## TASK PROMPT
Identify all lines of the data containing the string "revenues" and copy them.

(Saved entries)
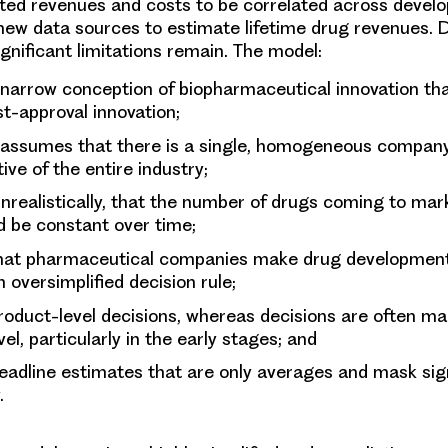
ted revenues and costs to be correlated across devel
new data sources to estimate lifetime drug revenues. 
gnificant limitations remain. The model:
 narrow conception of biopharmaceutical innovation th
t-approval innovation;
y assumes that there is a single, homogeneous compan
ive of the entire industry;
realistically, that the number of drugs coming to mar
d be constant over time;
at pharmaceutical companies make drug development
 oversimplified decision rule;
oduct-level decisions, whereas decisions are often ma
vel, particularly in the early stages; and
adline estimates that are only averages and mask sign
y.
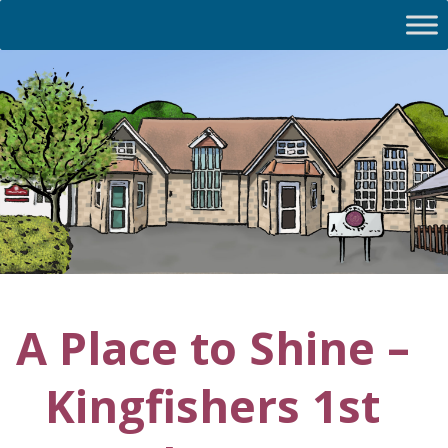
A Place to Shine –
Kingfishers 1st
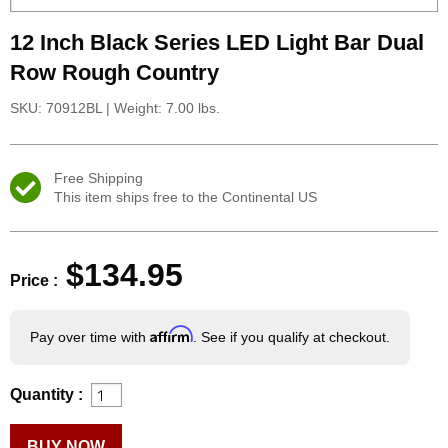
12 Inch Black Series LED Light Bar Dual
Row Rough Country
SKU: 70912BL
|
Weight: 7.00 lbs.
Free Shipping
This item ships free to the Continental US
$134.95
Price :
Affirm
Pay over time with
. See if you qualify at checkout.
Quantity :
BUY NOW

## ANSWER AREA
ted revenues and costs to be correlated across devel
new data sources to estimate lifetime drug revenues. 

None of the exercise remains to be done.